Damian gave 3D volume to the villains (dog catchers and businessmen), in contrast to the 2D craftsmanship of the rest of the film. Even if viewers don’t decode the visual language theoretically, they feel it. She’s transferred information into the images.
“I came to animation because I wanted to enrich my cinematic language, which is somewhat limited when you are shooting with a camera,” she said. “I believe the best films I’ve made are the animated ones, because I had complete freedom and didn’t have any fear of being myself. In live action sometimes I followed the way other people were making films. Only now, thanks to my work in animation, I’ve gained the mental freedom to also feel liberated in live action.”
‘A Philosophical Tale Disguised as a Family Movie’
“The four-legged heroine is given different names throughout the film — Nine, Anna, Sarah, and ultimately Marona. Damian believes we all are in a constant state of emotional and personal flux and it’s our task to seek joy and purpose in each of our iterations.
“For me, Marona’s Fantastic Tale is a philosophical tale disguised as a family movie with a sweet dog as its main character,” she said. “All dogs have a therapeutic effect on humans because they live in the here and now. The way dogs live is much closer to Buddhist wisdom than we do. We shouldn’t just project things in the future while ignoring the present.”
That profound reasoning is encapsulate in French composer Pablo Pico’s score, and in particular in the stirring credits song “Happiness (Is a Small Thing),” which speaks about the magic of the ordinary in a dog’s eyes. “The song summarizes what I wanted to say with the film,” said Damian.
The track itself exemplifies a global collaborative effort as the lyrics were written first by a Romanian poet, translated to English by a British journalist, and then sung by Swedish performer Isabel Sörling.

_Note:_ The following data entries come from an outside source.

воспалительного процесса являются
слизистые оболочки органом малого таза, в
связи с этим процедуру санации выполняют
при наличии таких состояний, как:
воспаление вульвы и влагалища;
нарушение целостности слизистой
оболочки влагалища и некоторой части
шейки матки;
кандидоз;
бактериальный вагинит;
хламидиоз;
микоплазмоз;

Damian considers herself a naïve soul. She believes art should push the world towards positive change. Since we are so used to understanding events and relationships solely from our condition as individuals, it’s her hope that a dog’s observations on how we routinely construct sorrow for ourselves can give us perspective. Dogs, creatures without malice, are better than humans at being happy.

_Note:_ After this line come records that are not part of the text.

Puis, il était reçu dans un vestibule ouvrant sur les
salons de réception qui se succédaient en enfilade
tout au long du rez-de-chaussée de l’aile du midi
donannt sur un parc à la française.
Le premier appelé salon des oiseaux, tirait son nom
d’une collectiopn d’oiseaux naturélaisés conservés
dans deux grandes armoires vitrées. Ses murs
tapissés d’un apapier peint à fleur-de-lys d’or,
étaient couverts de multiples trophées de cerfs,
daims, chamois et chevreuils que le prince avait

To that point and to enhance the character’s worldview, the director chose to allow Marona to share her sharp thoughts via voiceover by Lizzie Brocheré in the widely seen French dub. The actress initially captures the innocence of childhood and then a more mature interaction with each emotional blow Marona withstands.

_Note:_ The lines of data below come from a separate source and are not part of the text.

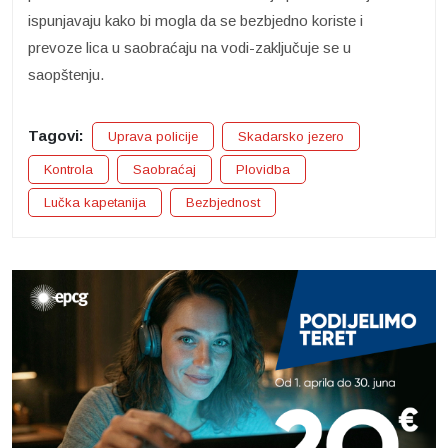
ispunjavaju kako bi mogla da se bezbjedno koriste i
prevoze lica u saobraćaju na vodi-zaključuje se u
saopštenju.
Tagovi:
Uprava policije
Skadarsko jezero
Kontrola
Saobraćaj
Plovidba
Lučka kapetanija
Bezbjednost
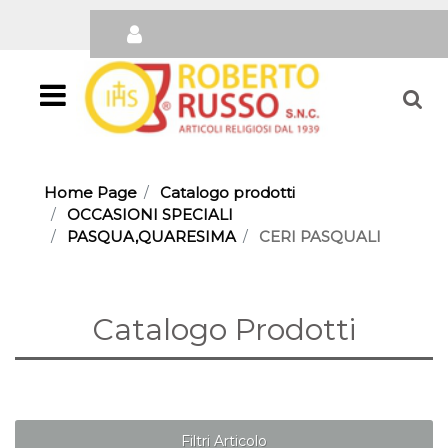
Open
Home Page
Catalogo prodotti
OCCASIONI SPECIALI
PASQUA,QUARESIMA
CERI PASQUALI
Catalogo Prodotti
Filtri Articolo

While Damian hopes the film floods viewers with warmth, she felt that addressing mortality in a family-oriented work was necessary for the sake of truthfulness. For her, there’s beauty in all the cycles of life, even those we don’t fully grasp, because they all give us a chance to care for one another. And Marona is a wonderful teacher.
“We discuss so many things that should or shouldn’t be taught to children that are not that important as human beings, but we don’t teach empathy or how to relate to others,” said Damian. “Our lives are a gift, and that’s best appreciated when we realize they don’t last forever. In a universe with infinite possibilities, we have the chance of becoming better every day and to learn that life is a love lesson.”
Marona’s Fantastic Tale, directed by Anca Damian, is now available via virtual cinemas.